Reconsidering how we think about public figures' personal responsibilities
I have been musing lately about public versus private responsibility. After David Petraeus resigned from the CIA last month, many people questioned whether he should have stepped down, arguing that his value to the country should outweigh whatever was happening in his private life. I am in the camp of those who think that he absolutely had to resign because his ability to lead an agency of people who are trained from Day One to avoid any behavior that could expose them to blackmail and thus compromise national security was irrevocably compromised.
But I was struck that no commentary I saw ever suggested that he had to resign because of his responsibility to his wife and children. He betrayed his marriage vows to his wife and jeopardized the very foundation of his family; as he himself said, he now has a great deal of work to do to repair the damage.
I do not sit in judgment of his behavior. Many marriages have encountered and survived similar troubles, and affairs can happen even when the parties involved do not want or intend them. And I recognize the importance of some divide between the public and private spheres. But I still wonder why an individual's private responsibilities—responsibilities to spouse and family that married people pledge to honor before a community of family and friends on their wedding day just as public officials pledge to uphold the constitution when they took public office—do not seem to be part of the public calculus of value.
This question is raised even more sharply by a new film I strongly recommend, The Man Nobody Knew, an account of the life of another CIA director, William Colby, by his son and documentary film-maker Carl Colby. We screened it at the Woodrow Wilson School at Princeton last week and then had a question-and-answer session with Colby. The most compelling character in the film is his mother, Barbara Colby. She never fully knew what her husband was doing but supported him fully and loyally over decades in the belief that he, and thus she, were working for a higher public cause. She stood by him through years of separation when he was heading up the infamous Phoenix program in Vietnam, a program that killed thousands of Vietcong often simply on the word of fellow villagers, and then through an intense and humiliating Congressional grilling over the exposure of CIA global activities after Watergate. Yet after he was fired by Gerald Ford in favor of political "loyalist" George H.W. Bush, he asked for a divorce, to her evident surprise, and married a younger woman. Carl Colby ends the film by revealing that when his father committed suicide (as he believes), he had on him a picture of Carl's sister Catherine, who died of epilepsy and anorexia at age 24. Carl reports that he only saw his father cry twice, once when his sister died and once at the fall of Saigon.
I was left with the impression of a man who tried to do the right thing, by his lights, in the public sphere, but failed his family completely in the private sphere. Before the final credits, Carl asserts that he is not certain, in the end, that his father ever actually loved anyone. I could not help wondering whether a man more capable of love and compassion toward his family would have asked more questions about the wisdom of assassinating so many fathers, sons, and brothers of Vietnamese villagers, whose "support" for the North Vietnamese was often a function of intense pressure or a desire to feed their families.

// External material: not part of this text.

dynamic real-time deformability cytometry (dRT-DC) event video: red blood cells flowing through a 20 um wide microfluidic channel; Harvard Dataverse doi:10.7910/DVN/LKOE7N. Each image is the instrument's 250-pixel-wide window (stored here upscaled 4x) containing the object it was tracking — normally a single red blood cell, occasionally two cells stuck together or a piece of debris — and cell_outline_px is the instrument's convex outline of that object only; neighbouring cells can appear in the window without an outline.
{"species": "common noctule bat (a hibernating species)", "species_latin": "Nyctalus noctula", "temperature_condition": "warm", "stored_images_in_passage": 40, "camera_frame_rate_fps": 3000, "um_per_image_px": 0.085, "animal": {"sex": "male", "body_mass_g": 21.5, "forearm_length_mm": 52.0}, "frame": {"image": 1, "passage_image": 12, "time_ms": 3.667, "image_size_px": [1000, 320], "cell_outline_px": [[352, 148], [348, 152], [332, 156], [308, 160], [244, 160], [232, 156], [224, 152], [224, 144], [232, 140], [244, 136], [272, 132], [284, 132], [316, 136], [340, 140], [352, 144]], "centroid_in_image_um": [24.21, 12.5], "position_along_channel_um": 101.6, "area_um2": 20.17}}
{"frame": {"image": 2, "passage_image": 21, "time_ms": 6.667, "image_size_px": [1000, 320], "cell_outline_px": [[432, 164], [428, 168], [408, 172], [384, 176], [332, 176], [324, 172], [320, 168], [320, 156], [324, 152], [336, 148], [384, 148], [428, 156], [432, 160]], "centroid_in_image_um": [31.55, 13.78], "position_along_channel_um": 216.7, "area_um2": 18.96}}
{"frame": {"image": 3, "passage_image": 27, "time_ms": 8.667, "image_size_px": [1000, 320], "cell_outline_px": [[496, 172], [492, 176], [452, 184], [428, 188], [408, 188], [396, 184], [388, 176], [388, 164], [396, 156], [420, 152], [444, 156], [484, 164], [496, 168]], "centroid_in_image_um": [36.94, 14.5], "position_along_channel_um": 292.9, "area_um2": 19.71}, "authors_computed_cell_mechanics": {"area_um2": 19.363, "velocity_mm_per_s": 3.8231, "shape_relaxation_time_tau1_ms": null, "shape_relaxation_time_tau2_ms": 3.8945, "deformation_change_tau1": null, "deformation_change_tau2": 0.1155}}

I recently participated in a discussion with another former State Department official who left her job, as I did, for family reasons. She pointed out that we often hear that a public official "sacrificed" his personal life on the altar of public service. The phrase is used approvingly, indicating that it is a measure of his devotion to the public good. A more accurate phrase would be that he (or she, but historically it has been far more likely to be he) "sacrificed his family on the altar of public service," since his wife and children often bear the cost far more directly and painfully than he does.